Мы смотрели друг на друга.
Я не знал, что хотел сказать. Шёл сюда — знал. Стоял перед дверью — знал. Вошёл — и слова ушли. Осталась только она у окна в халате, с волосами распущенными, бледная, с тёмными кругами под глазами.
— Ты пришёл проверить не сбежала ли я? — прошептала она.
Голос сорвался на последнем слове. Едва заметно.
Покачал головой.
Я поднялся сюда почти в час ночи первого января, потому что шесть дней стоял под этой дверью и уходил, а сегодня не смог.
Сделал шаг вперёд. Потом ещё один.
Стакан в руке, я не помнил что взял его с собой. Поставил на столик у двери. Поднял взгляд на неё.
— Я приходил сюда каждую ночь. — Голос получился хриплым. Не стал поправлять. — Стоял под твоей дверью. Слушал.
Она не двигалась. Смотрела на меня.
— Почему сегодня? — спросила она тихо.
— Потому что новый год. — Пауза. — И потому что ты обещала.

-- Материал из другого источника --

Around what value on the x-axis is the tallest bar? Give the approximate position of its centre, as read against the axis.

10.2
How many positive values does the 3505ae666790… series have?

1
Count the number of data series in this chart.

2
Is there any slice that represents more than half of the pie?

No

Она закрыла глаза на секунду.
Я прошёл через комнату. Медленно. Она не отступила, как не отступила тогда, когда моя ладонь была у её горла. Стояла и смотрела.

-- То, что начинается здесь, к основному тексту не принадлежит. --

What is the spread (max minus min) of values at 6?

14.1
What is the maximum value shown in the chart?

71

Я остановился в паре сантиметров от неё.
Моя ладонь легла на её щеку.
Она выдохнула — тихо, одним коротким выдохом. Закрыла глаза. Прижалась к моей ладони.
— Я ненавижу тебя, Элис, — выдохнул я ей в губы. — За то, что ты сделала. За то, кем ты оказалась. За то, что я читал это проклятое досье много раз и каждый раз думал об одном и том же.

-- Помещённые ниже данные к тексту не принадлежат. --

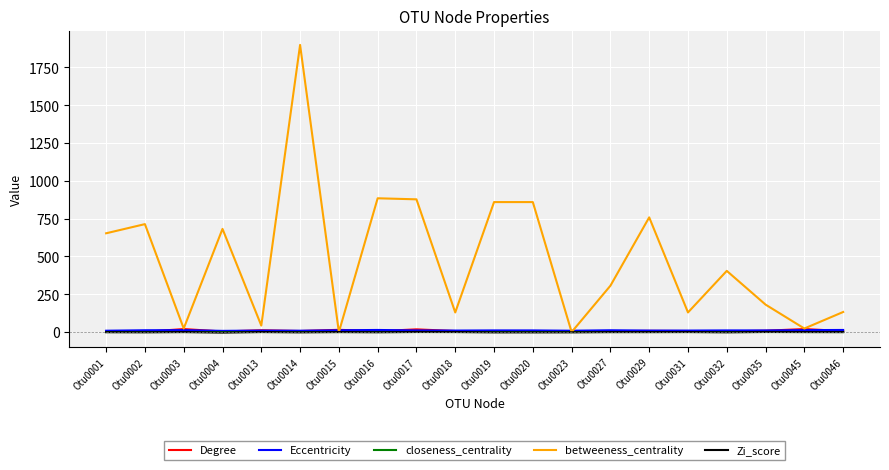

Which series has the widest spread of values?

betweeness_centrality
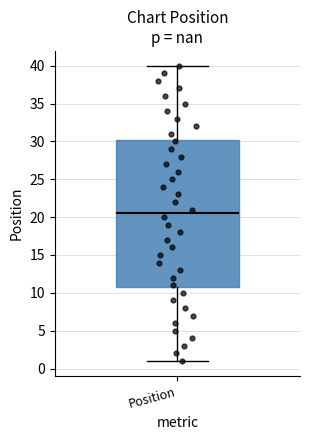

Transcribe this box plot: give where the median line is, the range the box spans, and where the two whiskers end, as read against the y-axis. The values are not printed on the chart, so give them approximately, as read against the axis.

median 20.5, box 11.0 to 30.5, whiskers 1.0 to 40.0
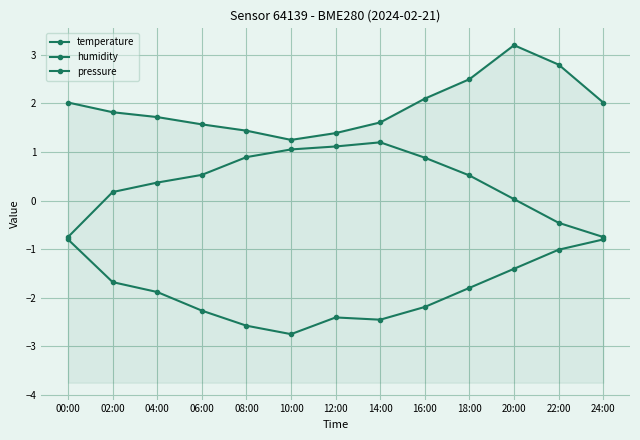

Where does the pressure series first go above -1?

00:00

— О чём? — прошептала она.
— О том, что твоя мать болеет. — Пауза. — О том, чего это тебе стоило.
Она открыла глаза.
— Ты мог просто выставить меня, — сказала она. — Или использовать. Это было бы логично.
— Да.
— Но ты этого не делаешь.
— Нет.
— Почему?
Я смотрел на неё.
Не ответил.
Поцеловал.
И сейчас это было иначе.
Жёстко — да. Требовательно — да. Но под этим было что-то ещё. Что-то, от чего я не умел защититься и уже перестал пытаться. Целовал её с тем тихим отчаянием, которое живёт под злостью и не уходит, пока не кончится злость.
Злость кончалась.
Она ответила сразу. Весь накопленный за семь дней голод выплеснулся в этот ответ. Её руки вцепились в меня.
Рука зарылась в её волосы. Другая обхватила талию.
Она была тёплой. Почти забыл что так бывает. Это не успокоило, а сделало только хуже.
— Моя, — сказал я. Поднял на неё взгляд. — Скажи мне.
Она смотрела на меня секунду.
— Твоя, — выдохнула она.
Просто слово, которое было правдой.
Я услышал собственный звук — глухой, из горла. Подхватил её на руки — она обхватила меня за шею — и понёс в спальню.
За окном догорали последние фейерверки над озером.
Тысяча девятьсот двадцать девятый год начинался.